17 entry daha
  • benim yaşamış en güzel insanlar listesimde daima ilk 5'te yer alacak insan.

    hayatımdan en sevdiğim şey olan fiziğe katkılarını mı anlatayım, hayata bakışını mı, mütevaziliğini mi neyi anlatayım bilemedim. eğer einstein kadar dışa dönük ve sosyal olabilseydi şu anda muhtemelen einstein'dan bile daha büyük bir üne sahipti.

    hergün kullandığımız "dahilikle delilik arasındaki ince çizgi" lafının doğmasına sebep olmuş kişidir kendisi. bu sözü ona einstein söylemiştir.

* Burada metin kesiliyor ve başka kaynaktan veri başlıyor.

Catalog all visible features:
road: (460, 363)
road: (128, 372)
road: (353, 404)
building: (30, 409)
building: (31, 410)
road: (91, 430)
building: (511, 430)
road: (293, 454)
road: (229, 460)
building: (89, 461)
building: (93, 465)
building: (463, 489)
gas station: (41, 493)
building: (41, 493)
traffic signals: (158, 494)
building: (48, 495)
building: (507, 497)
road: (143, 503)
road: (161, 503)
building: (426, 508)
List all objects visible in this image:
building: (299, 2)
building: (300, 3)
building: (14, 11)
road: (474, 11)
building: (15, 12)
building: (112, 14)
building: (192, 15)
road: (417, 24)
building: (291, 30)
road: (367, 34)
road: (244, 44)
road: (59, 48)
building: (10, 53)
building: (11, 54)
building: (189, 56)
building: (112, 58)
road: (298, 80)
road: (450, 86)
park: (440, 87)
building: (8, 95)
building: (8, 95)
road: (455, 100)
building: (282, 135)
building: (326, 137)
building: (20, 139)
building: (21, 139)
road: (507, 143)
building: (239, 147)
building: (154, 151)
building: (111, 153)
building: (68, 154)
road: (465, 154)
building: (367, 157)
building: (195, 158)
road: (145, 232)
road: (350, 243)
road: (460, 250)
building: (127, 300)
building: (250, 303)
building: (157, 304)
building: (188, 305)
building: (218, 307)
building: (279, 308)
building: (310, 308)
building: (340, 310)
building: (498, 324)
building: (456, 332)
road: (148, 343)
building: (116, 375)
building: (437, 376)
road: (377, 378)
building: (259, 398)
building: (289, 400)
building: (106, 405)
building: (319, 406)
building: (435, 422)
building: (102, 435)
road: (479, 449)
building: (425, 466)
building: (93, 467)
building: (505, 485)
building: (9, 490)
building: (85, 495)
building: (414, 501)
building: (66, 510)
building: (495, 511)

    benden önce suicyco zaten yaptığı işlerin teknik yorumunu yapmış. ben daha magazinsel boyutlarına gireyim o vakit bu güzel insanın.

    kendisi içine kapanık ve sessiz biriymiş efendim. ayrıca çok da mütevaziymiş. hatta şöyle bir şey denir kendisi hakkında: fermi-dirac istatistikleri tanımına karşı çıkmış. kardeşim siz onu fermi istatistiği yapın öyle kullanın demiş. kuantum mekaniksel operatörlerin zamanla değişimi ile ilgili denklemlere dirac denklemleri denilmesine müsade etmeyip büyük alçak gönüllülükle bugün bu denklemlerin heisenberg denklemleri olarak bilinmesini sağlamıştır.

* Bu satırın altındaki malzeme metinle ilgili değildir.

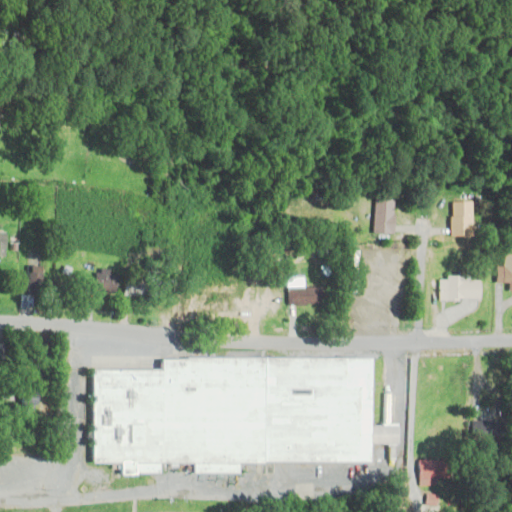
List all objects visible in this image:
building: (15, 40)
building: (382, 216)
building: (456, 219)
building: (1, 245)
building: (504, 272)
building: (31, 278)
road: (419, 281)
building: (100, 282)
building: (457, 289)
building: (134, 290)
building: (302, 297)
building: (211, 305)
road: (255, 341)
building: (24, 400)
building: (235, 413)
building: (229, 414)
building: (482, 430)
road: (74, 451)
building: (431, 472)
road: (169, 496)
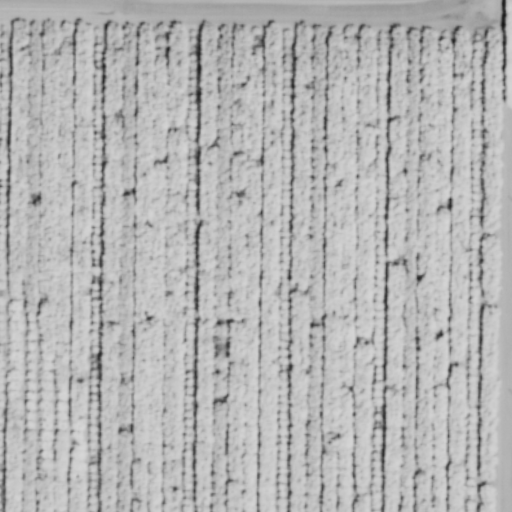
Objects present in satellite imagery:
road: (230, 5)
road: (504, 252)
road: (5, 256)
road: (99, 257)
road: (193, 258)
road: (288, 259)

    dirac amerika'ya göç etmeden önce haziran ayında florida'yı ziyaret eder. oradaki dostları " lan oğlum manyak mısın haziran sıcaklığın en yüksek nemin de en fazla olduğu ay bu ay gelinir mi floridaya" der. dirac da " eğer bu ay burada pişmeden hayatta kalabilirsem buraya yerleşmeyi düşünüyorum" der. ve yerleşir de.

    adam florida'da da yalnız çalışırmış genelde. ama öğle yemekleri diğer fizikçiler için büyük bir fırsatmış. bütün fizikçiler yemekte dirac'ın gelip onlarla konuşmasını beklermiş. dirac çoğu günü 1 saat hiç konuşmadan sadece oturarak geçirirmiş. konuştuğu zaman da etrafındaki herkes uzun soluklu bir konferanstan çıkmışcasına aydınlanırlarmış.

    the big bang theory'deki sheldon cooper bana biraz dirac'ı hatırlatıyor. dirac da araba kullanmaktan nefret edermiş. en yağmurlu en berbat günde bile ısrarla yürürmüş. arkadaşları bunu şöyle açıklıyor:

    araba kullanmayı bilmediğinden falan değil. eğer araba kullanırsa yolu ve sürüşü düşünmek zorunda kalıyor. fakat yürürken fizik düşünmeye devam edebiliyor. bu yüzden hiçbir zaman araba sürmezdi.

    birgün arkadaşı john albright bir konferans için onu yakındaki başka bir üniversiteye arabayla götürür. konferans başlamadan önce dirac ona eve yürüyerek nasıl dönebileceğini sorar. john albright da onunla konuşma zevkinde mahrum olmak istemez ama o kadar yolu yürümeyi de götü yemez. eğer ben buna yolu karman çorman tarif edersem kesin gözü korkar arabayla gelmek zorunda kalır diye düşünür. sonunda dirac'ın evine varacak şekilde berbat ötesi bir yol tarifi yapar. dirac sessizce dinler. sonra konferansa kısa bir süre kala albright dirac'ın yanına gelir. arabayla gidiyoruz değil mi der. dirac gülümser ve " yoo dostum ben evime yürüyorum seni bilmem" der. john albright o günü şöyle anlatıyor " adam anlattığım yol tarifinden kafasında haritayı kurup yine de en kısa yoldan gitmeyi başardı".

    şimdi ben bu adamı sevmeyeyim de ne yapayım. çalışmalarındaki matematiksel güzellikleri geçtim bak. şu deha sevilmez mi. arkadaşının karısı örgü örerken dur lan bak o örgünün bir de şöyle örülme ihtimali var diyerek topolojik olarak aynı örgünün başka bir örülme şeklini ispat eden bir adam bu. üstelik bu çözümden başka bir çözümün de olmadığını da ispat etmiştir. şimdi sen bana bu adamı nasıl sevmeyeyim odama fotoğraflarını nasıl asmayayım onu anlat.